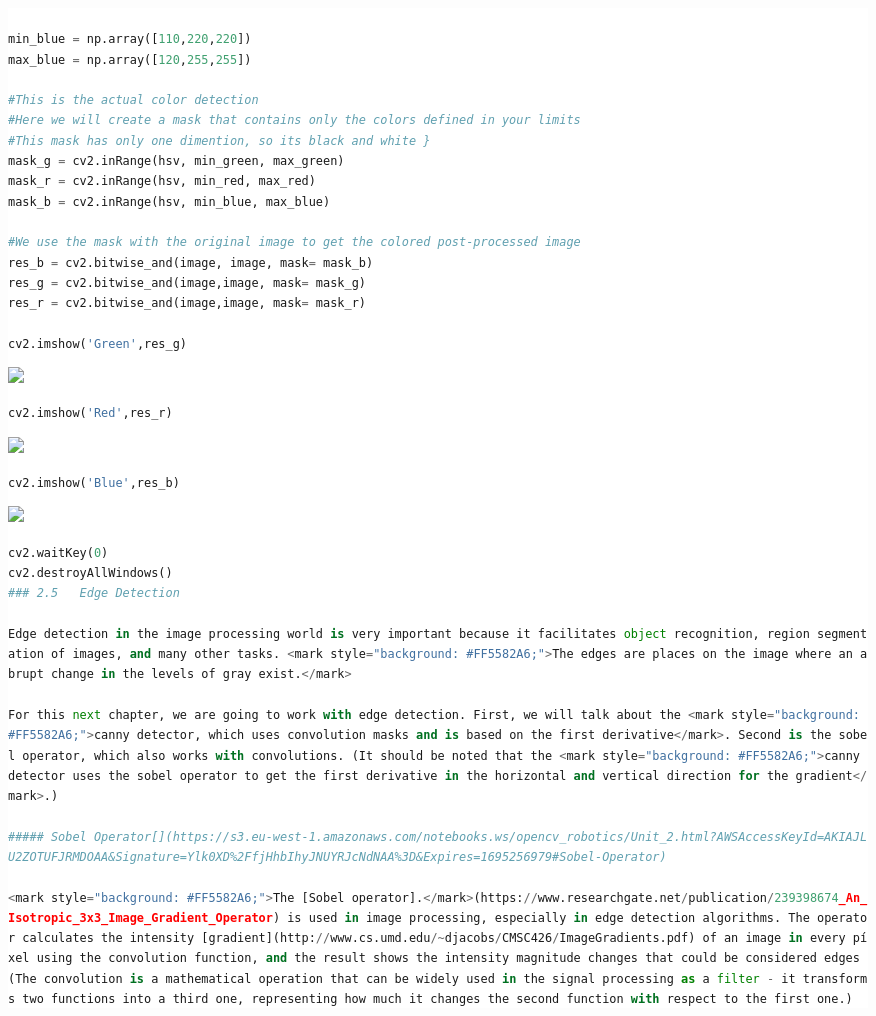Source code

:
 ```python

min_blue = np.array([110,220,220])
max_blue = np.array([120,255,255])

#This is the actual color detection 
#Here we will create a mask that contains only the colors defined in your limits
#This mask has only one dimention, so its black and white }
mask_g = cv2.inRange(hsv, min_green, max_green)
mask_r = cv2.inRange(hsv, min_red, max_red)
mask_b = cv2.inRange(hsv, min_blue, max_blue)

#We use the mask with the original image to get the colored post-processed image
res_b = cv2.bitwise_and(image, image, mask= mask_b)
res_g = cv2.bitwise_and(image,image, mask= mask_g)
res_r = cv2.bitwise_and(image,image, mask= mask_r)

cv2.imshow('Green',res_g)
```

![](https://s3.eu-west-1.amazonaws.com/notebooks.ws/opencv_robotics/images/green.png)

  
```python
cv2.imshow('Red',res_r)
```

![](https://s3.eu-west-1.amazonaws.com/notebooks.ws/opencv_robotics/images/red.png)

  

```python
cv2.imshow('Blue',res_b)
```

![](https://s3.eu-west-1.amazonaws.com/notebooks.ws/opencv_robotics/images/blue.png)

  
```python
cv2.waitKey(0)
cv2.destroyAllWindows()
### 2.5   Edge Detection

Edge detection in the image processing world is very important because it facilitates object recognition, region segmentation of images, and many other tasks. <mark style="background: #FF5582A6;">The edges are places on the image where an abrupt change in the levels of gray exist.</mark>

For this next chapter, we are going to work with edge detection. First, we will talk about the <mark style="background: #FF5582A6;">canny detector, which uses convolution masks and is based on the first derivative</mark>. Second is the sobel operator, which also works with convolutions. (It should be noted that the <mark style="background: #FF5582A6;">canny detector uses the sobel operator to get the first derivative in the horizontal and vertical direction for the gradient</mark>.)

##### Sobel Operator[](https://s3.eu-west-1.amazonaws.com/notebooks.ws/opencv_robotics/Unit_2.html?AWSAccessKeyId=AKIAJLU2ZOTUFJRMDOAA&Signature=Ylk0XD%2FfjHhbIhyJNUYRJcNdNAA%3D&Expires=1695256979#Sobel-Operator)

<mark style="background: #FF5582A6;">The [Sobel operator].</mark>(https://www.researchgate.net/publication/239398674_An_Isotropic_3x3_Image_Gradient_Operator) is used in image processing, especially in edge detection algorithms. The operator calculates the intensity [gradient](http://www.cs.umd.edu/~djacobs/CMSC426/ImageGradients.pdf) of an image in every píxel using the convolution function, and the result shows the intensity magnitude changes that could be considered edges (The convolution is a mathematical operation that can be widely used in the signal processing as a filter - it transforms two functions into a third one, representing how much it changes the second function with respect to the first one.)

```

****************

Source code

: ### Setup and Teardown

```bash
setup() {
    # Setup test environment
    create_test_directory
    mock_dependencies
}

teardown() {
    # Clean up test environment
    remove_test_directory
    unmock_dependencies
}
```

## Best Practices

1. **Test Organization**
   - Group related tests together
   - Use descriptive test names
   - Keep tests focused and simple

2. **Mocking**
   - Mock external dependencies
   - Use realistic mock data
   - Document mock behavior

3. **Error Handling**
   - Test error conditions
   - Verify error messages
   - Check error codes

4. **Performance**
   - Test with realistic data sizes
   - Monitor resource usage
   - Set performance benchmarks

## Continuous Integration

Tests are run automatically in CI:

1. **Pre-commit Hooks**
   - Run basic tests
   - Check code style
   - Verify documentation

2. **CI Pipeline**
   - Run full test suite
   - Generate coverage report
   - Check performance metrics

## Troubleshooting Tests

****************

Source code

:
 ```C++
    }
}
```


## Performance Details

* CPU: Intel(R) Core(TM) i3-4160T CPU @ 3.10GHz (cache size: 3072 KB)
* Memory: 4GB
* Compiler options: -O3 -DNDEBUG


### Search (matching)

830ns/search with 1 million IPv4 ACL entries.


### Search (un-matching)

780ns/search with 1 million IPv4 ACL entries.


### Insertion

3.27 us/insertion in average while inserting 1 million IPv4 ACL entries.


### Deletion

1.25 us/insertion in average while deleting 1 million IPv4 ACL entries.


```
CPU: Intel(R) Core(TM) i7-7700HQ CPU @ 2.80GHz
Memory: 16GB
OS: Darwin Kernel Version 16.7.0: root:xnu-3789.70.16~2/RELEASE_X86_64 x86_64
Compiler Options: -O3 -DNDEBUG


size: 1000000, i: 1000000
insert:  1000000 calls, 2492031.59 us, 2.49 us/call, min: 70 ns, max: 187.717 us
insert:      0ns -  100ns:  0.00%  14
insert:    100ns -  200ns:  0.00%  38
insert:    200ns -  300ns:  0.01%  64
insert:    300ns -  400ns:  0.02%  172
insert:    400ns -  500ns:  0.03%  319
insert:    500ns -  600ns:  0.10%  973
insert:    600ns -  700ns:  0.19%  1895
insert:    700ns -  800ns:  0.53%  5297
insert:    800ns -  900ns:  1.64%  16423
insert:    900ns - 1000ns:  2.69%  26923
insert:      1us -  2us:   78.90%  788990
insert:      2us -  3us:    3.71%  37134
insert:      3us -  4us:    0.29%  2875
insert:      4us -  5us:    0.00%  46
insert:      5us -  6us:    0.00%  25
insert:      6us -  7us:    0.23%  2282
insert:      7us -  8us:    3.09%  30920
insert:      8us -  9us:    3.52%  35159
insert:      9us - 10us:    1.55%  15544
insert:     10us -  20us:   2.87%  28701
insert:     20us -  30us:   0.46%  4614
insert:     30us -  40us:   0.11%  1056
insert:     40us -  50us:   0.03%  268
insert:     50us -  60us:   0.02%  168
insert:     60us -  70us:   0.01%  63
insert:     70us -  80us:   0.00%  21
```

****************

Answer with a single number: the count of lines above that contain the string "imshow".

3